Currently the opeartionTime computed in Command::run() is a pessimization that returns the current clusterTime as an operationTime and that may make the following client's requests with readAfterClusterTime set to this value wait when it should not to.
The correct implementation should return the operationTime that is specific for the operation time and read/writeConcern.
for the write operation:
should be
repl::ReplClientInfo::forClient(opCtx->getClient()).getLastOp().getTimestamp());
read with readConcern level majority: operationTime is the committed LogicalTime_LOG.
auto replCoord = ReplicationCoordinator::get(opCtx); auto lastAppliedOpTime = replCoord->getLastCommittidOpTime();
read with readConcern level local: operationTime is the local LogicalTime_LOG.

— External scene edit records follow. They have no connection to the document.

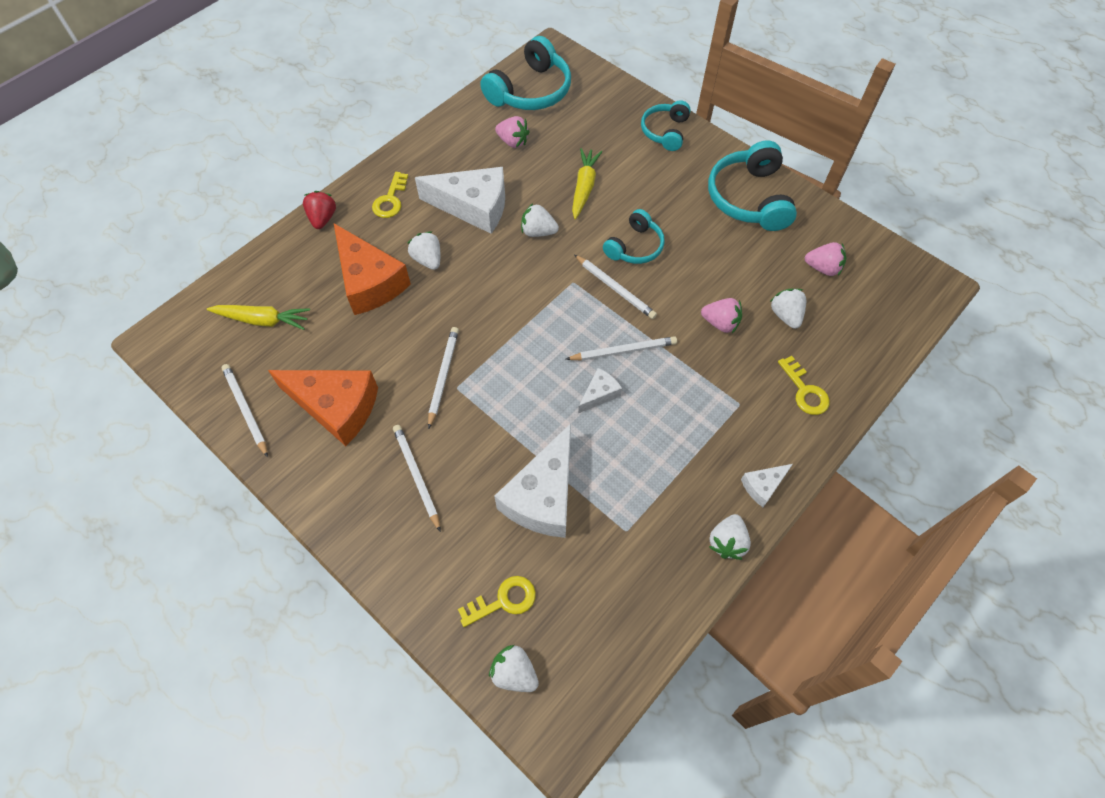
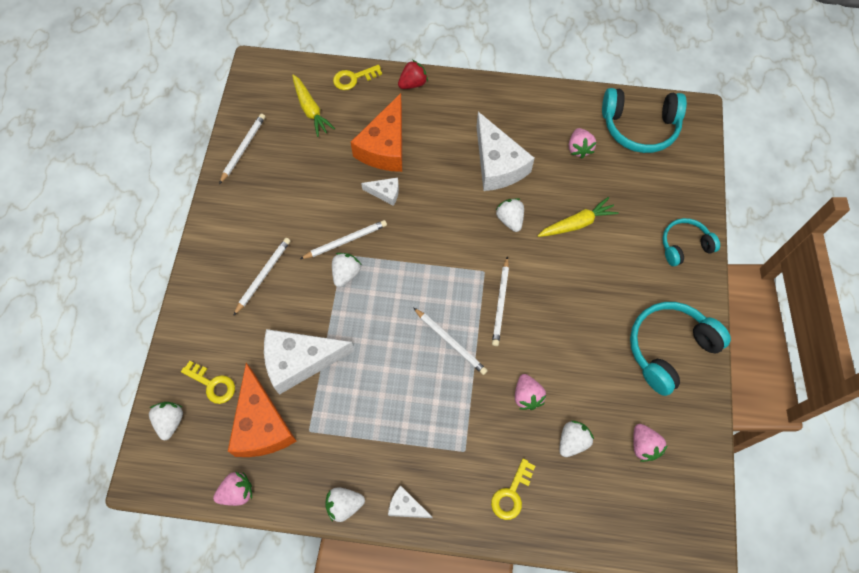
camera: 55 degrees right, 5 degrees up
orange cheese [268,370,378,446] -> orange cheese moved to [228,363,296,457]
yellow key [372,172,408,218] -> yellow key moved to [333,65,382,90]
white strawberry [407,231,440,270] -> white strawberry moved to [332,253,361,287]
white cheese [578,368,622,413] -> white cheese moved to [361,177,399,206]
turquoise headphones [603,209,665,264] -> none
none -> pink strawberry [213,472,252,506]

auto replCoord = ReplicationCoordinator::get(opCtx); auto lastAppliedOpTime = replCoord->getMyLastAppliedOpTime();
The last question is how to differ "read" vs "write" operation:
so if the ReplClientInfo getLastOp() called before and after the command is run are same its considered a "read" otherwise its a write.
The change in Command::run should
a) get the startOperationTime (its already done)
b) extract from the read or write concern.
majority = readConcern:level majority or writeConcern:w majority
everything else is considered local. I think its ok to count w:0 as local as well.
c) once the operation is finished pass the computed level and the startOperationTime to implement the logic specified above.